At this point I’m going to flatter myself into thinking that you’re interested in my story and might be wondering about The Project. Truthfully, there are a bunch of them. These monks have the chill hustle going on, no shit. They had it all figured out before I even got here and had been gimping along without an illustrator, but needed me to round out their crew of jolly pirates. Some of the smaller pieces we do are boring, just one-sheeters of minor texts copied from a manuscript in the same period as the one we’re making, done in a slightly different style. Shit that won’t raise any eyebrows but will still pull in a bit of cash. These are our bread and butter. Then there are some legit manuscript restorations. We take in small jobs from various collectors and dealers to clean up and analyze pieces sold on the open market, much like the ones I just mentioned. In fact, we even had a piece of our work sent back to us for authentication by people who had no idea we were the geniuses that produced it in the first place. Awesome, right? That kind of work is our cover. Otherwise we’d have no way to explain the clean room and x-ray spectrometer.
Then there is THE project. The one that sucked me in like a self-loathing slut to a frat house kegger. It’s called a palimpset. A manuscript that had something written on it at one point that was erased and written over by some other scribe later on. The palimpset plan is brilliant, really–check it out.
Step 1: We take a 12th century piece of vellum and write a section of the Gospel of John.
Step 2: We destroy the text we just created.
Step 3: We create an exquisite illuminated text from a 14th century version of Robin Hood.
When it’s done, you’ll be able to read Robin Hood in normal light and the Gospel of John under black light. As a bonus, it will be the “oldest surviving manuscript” for that Robin Hood story. You know, something historically significant to people who care. And you know what “historically significant” means, right?
Really. Fucking. Expensive.
You can see the ka-ching in Father Mo’s eyes when he visits the scriptorium. When this beauty is out in the wild, university scholars will trip over themselves to study it, I shit you not. But it will be in the hands of some newly rich Chinese industrialist asshole eager to impress his bourgeois friends, and only one antiquities dealer will get to see it. They’ll stick it under a microscope and run some tests, they’ll have some language experts analyze the words, and they’ll rubber stamp it as authentic. This is the step where we collectively hold our breath– a million or so dollars will be riding on some pencil-necked fucker pronouncing it genuine. (With no offense toward Q intended. He’s kinda that fucker on our side.)

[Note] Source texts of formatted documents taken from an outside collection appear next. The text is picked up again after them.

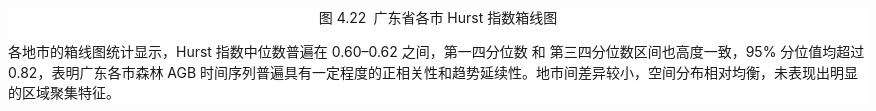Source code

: <p align="center">
图 4.22&ensp;广东省各市 Hurst 指数箱线图
</p>

<p align="left">
各地市的箱线图统计显示，Hurst 指数中位数普遍在 0.60–0.62 之间，第一四分位数 和 第三四分位数区间也高度一致，95% 分位值均超过 0.82，表明广东各市森林 AGB 时间序列普遍具有一定程度的正相关性和趋势延续性。地市间差异较小，空间分布相对均衡，未表现出明显的区域聚集特征。
</p>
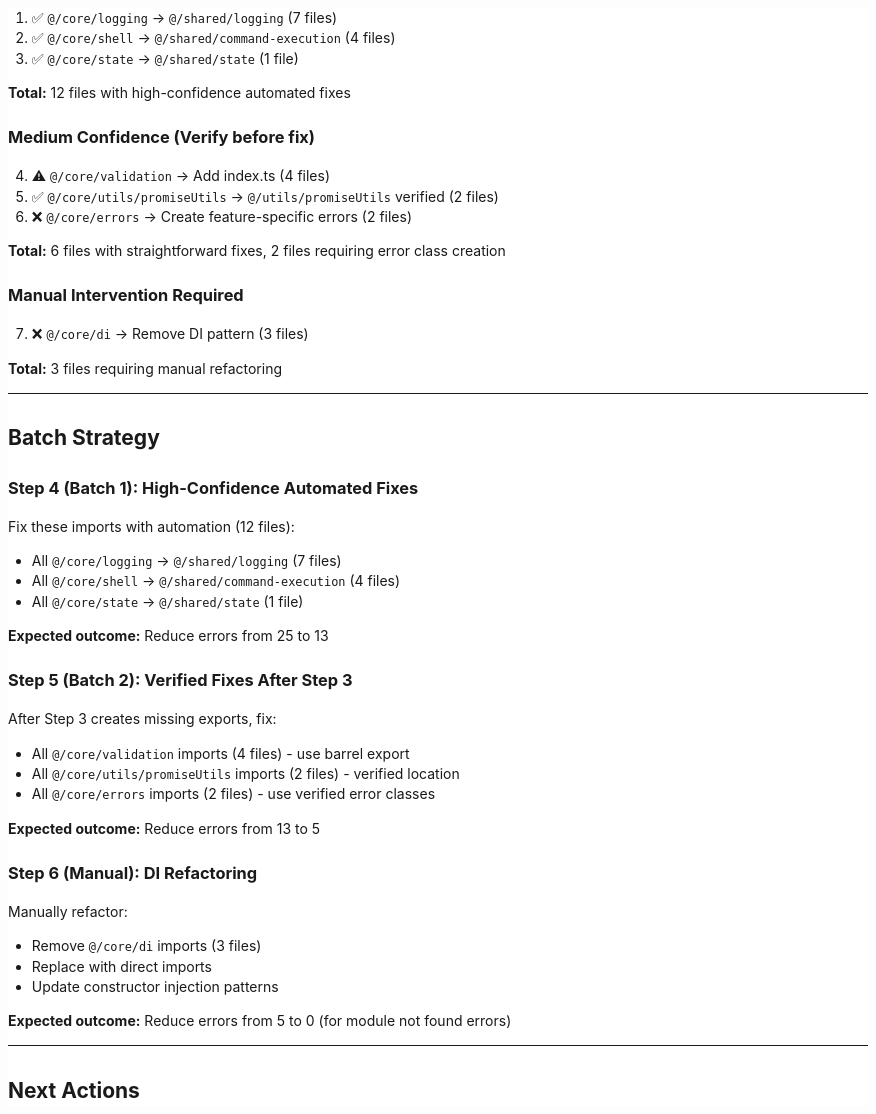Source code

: 1. ✅ `@/core/logging` → `@/shared/logging` (7 files)
2. ✅ `@/core/shell` → `@/shared/command-execution` (4 files)
3. ✅ `@/core/state` → `@/shared/state` (1 file)

**Total:** 12 files with high-confidence automated fixes

### Medium Confidence (Verify before fix)

4. ⚠️ `@/core/validation` → Add index.ts (4 files)
5. ✅ `@/core/utils/promiseUtils` → `@/utils/promiseUtils` verified (2 files)
6. ❌ `@/core/errors` → Create feature-specific errors (2 files)

**Total:** 6 files with straightforward fixes, 2 files requiring error class creation

### Manual Intervention Required

7. ❌ `@/core/di` → Remove DI pattern (3 files)

**Total:** 3 files requiring manual refactoring

---

## Batch Strategy

### Step 4 (Batch 1): High-Confidence Automated Fixes

Fix these imports with automation (12 files):
- All `@/core/logging` → `@/shared/logging` (7 files)
- All `@/core/shell` → `@/shared/command-execution` (4 files)
- All `@/core/state` → `@/shared/state` (1 file)

**Expected outcome:** Reduce errors from 25 to 13

### Step 5 (Batch 2): Verified Fixes After Step 3

After Step 3 creates missing exports, fix:
- All `@/core/validation` imports (4 files) - use barrel export
- All `@/core/utils/promiseUtils` imports (2 files) - verified location
- All `@/core/errors` imports (2 files) - use verified error classes

**Expected outcome:** Reduce errors from 13 to 5

### Step 6 (Manual): DI Refactoring

Manually refactor:
- Remove `@/core/di` imports (3 files)
- Replace with direct imports
- Update constructor injection patterns

**Expected outcome:** Reduce errors from 5 to 0 (for module not found errors)

---

## Next Actions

The odds are against any truly terrifying scrutiny though. A million bucks is a lot to us, but not a whole hell of a lot to our Chinese buyer. He’ll be more concerned with his rapidly appreciating social status and less so with letting his little bauble sit in a lab for too long.
My cut is $250k. That’s more than enough for me to hang out in a monastery for a while, damn skippy. And a WHOLE lot better than trying to sell my solo shit on eBay. I fucking hate figuring out shipping.